I saw the Indian dwarf loach but wondering if there is any loach with the clown loach color pattern but in the ~3-5" size? I love the look of the clown loach but 100+ gal tanks....gah. Just trying to find some small/dwarf loaches.


----------



## Will (Jul 24, 2008)

The clown pattern is pretty unique. I really like dwarf chain loaches. botia sidthimunki


----------



## WiyRay (Jan 11, 2009)

Kuhli Loaches!


----------



## XbrandonX (Nov 22, 2007)

Clown Loaches are really slow growers.. and therefore are worth more when they are larger.. so if you bought 6 of em, then grew em out to 5 inches, you could then can sell them (for a decent return) and buy more and do it again..


----------



## TBemba (Jan 11, 2010)

Clowns get big 5 inches pretty fast depending on their condition and tank size. Usually takes only 2 years to get them to 5 inches and then it is about an inch a year. They shouldn't be kept if you don't have a large tank like 100 gallons plus. They have to be in schools best at lest 6. There is a definite pecking order and they can become very nocturnal and need to be feed after lights out. They need a hiding place where they as a group can live in.

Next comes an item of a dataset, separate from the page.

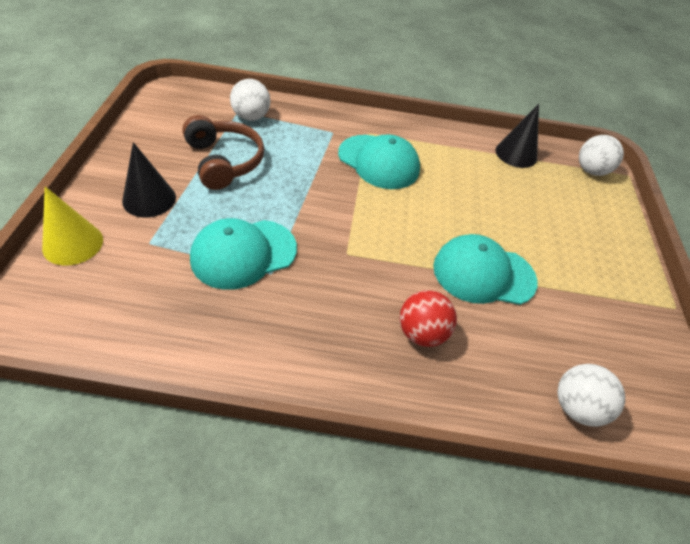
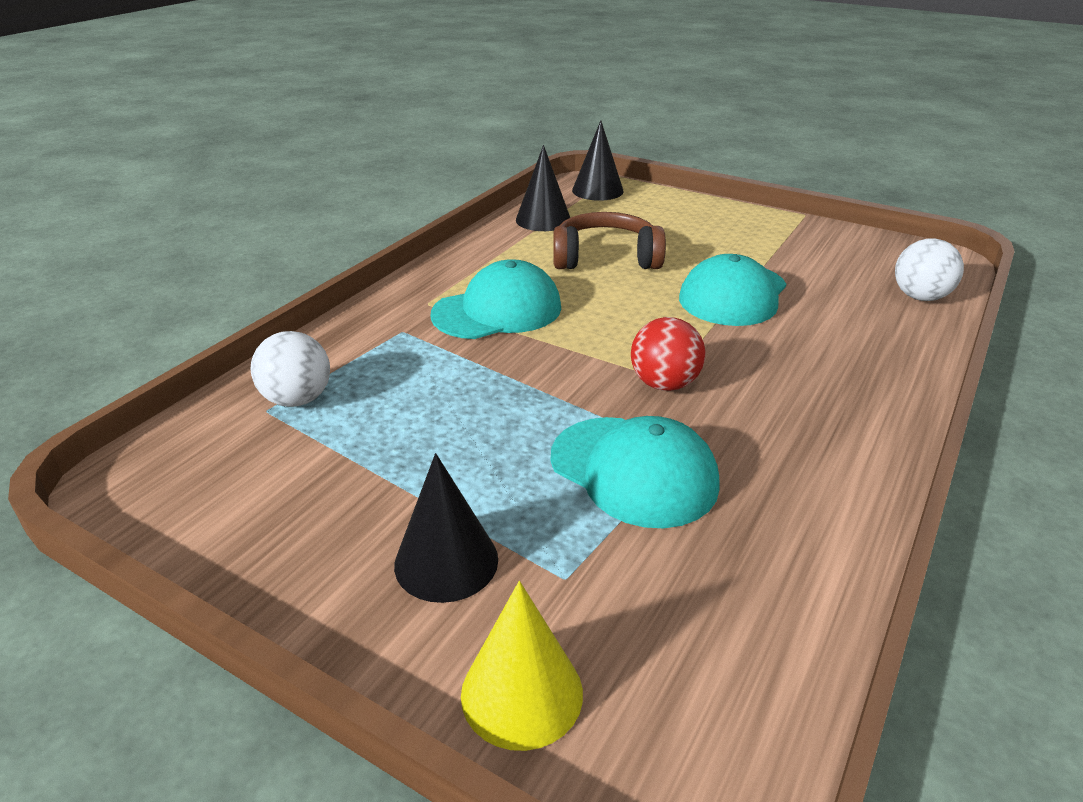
camera: 60 degrees left, 15 degrees down
(224, 161) = (399, 451): brown headphones -> brown headphones (605, 258)
(243, 254) = (634, 471): turquoise cap -> turquoise cap turned 45 degrees counterclockwise
(421, 333) = (815, 357): red ball -> red ball (664, 384)
(591, 171) = (597, 190): white ball -> black cone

For more info and pictures of loaches look at this forum Excellent


----------



## KhuliLoachFan (Mar 8, 2008)

My favorite small loach is the "cherry fin loach" which I bought as "zipper loaches" for $0.99 at BigAls. They have almost clown-loach brightness of coloration in their fins, but their bodies are black/silver.


If I was you, I'd go for the clown loaches. I have had mine for 2 years and they have gone from 3/4" to 3.5-4", and won't outgrow their current tank for another two or three years.

Warren


----------



## mrsleny (Sep 6, 2010)

I have 3 gold zebra loach (Botia histrionica) and they're great. Lots of personality.


----------



## characinfan (Dec 24, 2008)

Try http://www.loaches.com/ for all things loach.


----------



## Cypher (Apr 15, 2006)

The sumo loach is a pretty decently colored small loach to consider.

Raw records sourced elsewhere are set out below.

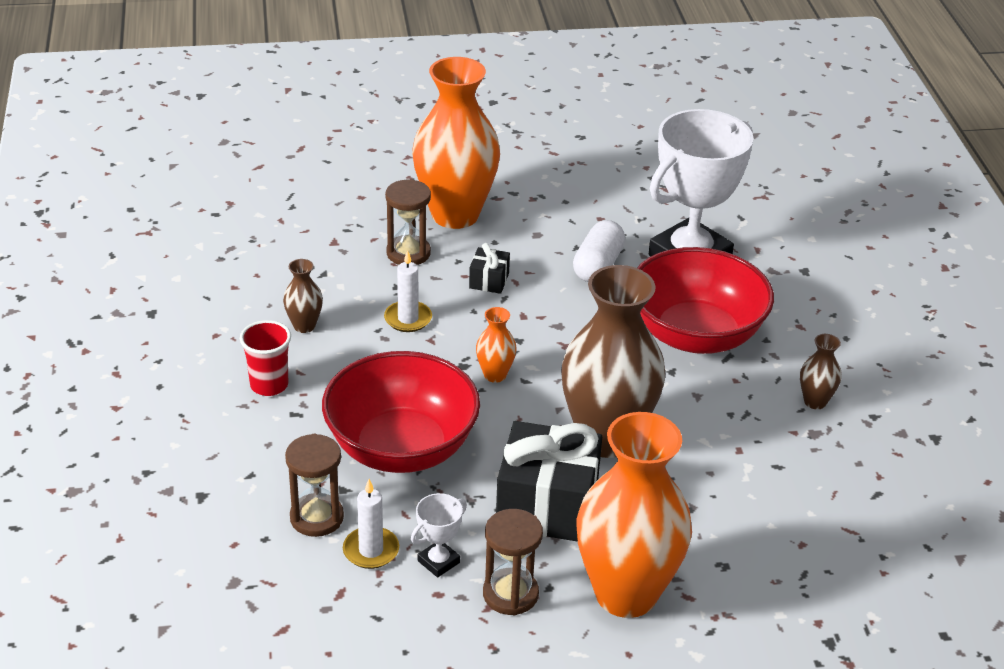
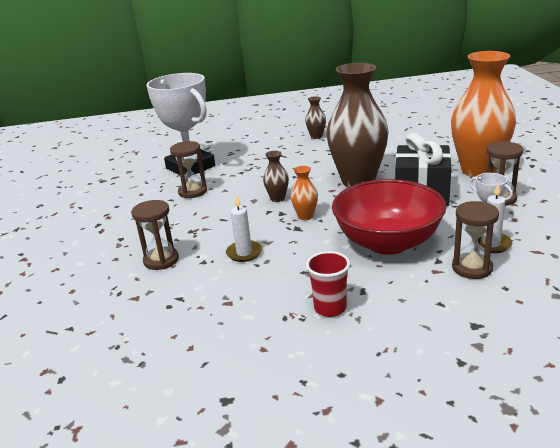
camera: 85 degrees left, 10 degrees down
(304, 326) = (251, 299): brown vase -> brown vase (277, 199)
(455, 215) = (116, 245): orange vase -> none
(489, 281) = (202, 226): black gift -> none
(597, 265) = (192, 192): white capsule -> brown hourglass
(695, 335) = (263, 163): red bowl -> none

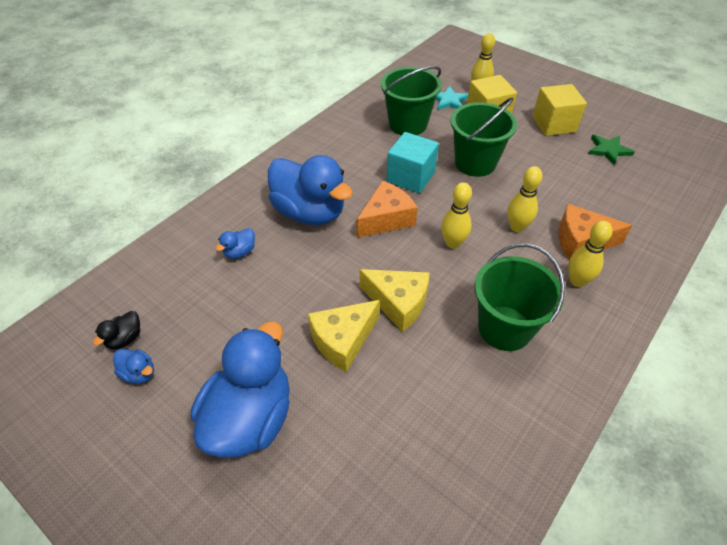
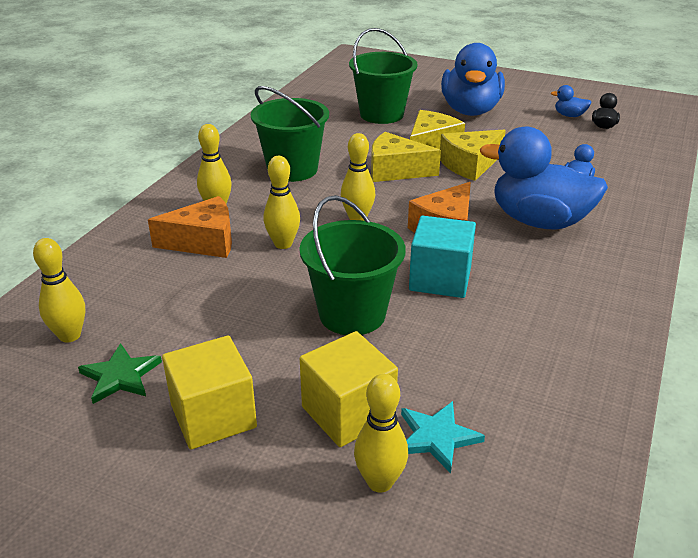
camera: 165 degrees right, 15 degrees down
(320, 297) = (470, 165): none -> yellow cheese
(408, 124) = (490, 364): green bucket -> green bucket (381, 114)
(650, 178) = (70, 335): none -> yellow bowling pin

On a side note, in the wild, adult clown loaches get to about 12" + long and are considered a food fish. IIRC, I read some where that their meat tastes abit sweet. Not sure.


----------



## AquaNekoMobile (Feb 26, 2010)

This appears to be under 2" and according to the profile rarely over 2.4"

The black and yellow pattern is niiice. http://www.practicalfishkeeping.co.uk/content.php?sid=52


----------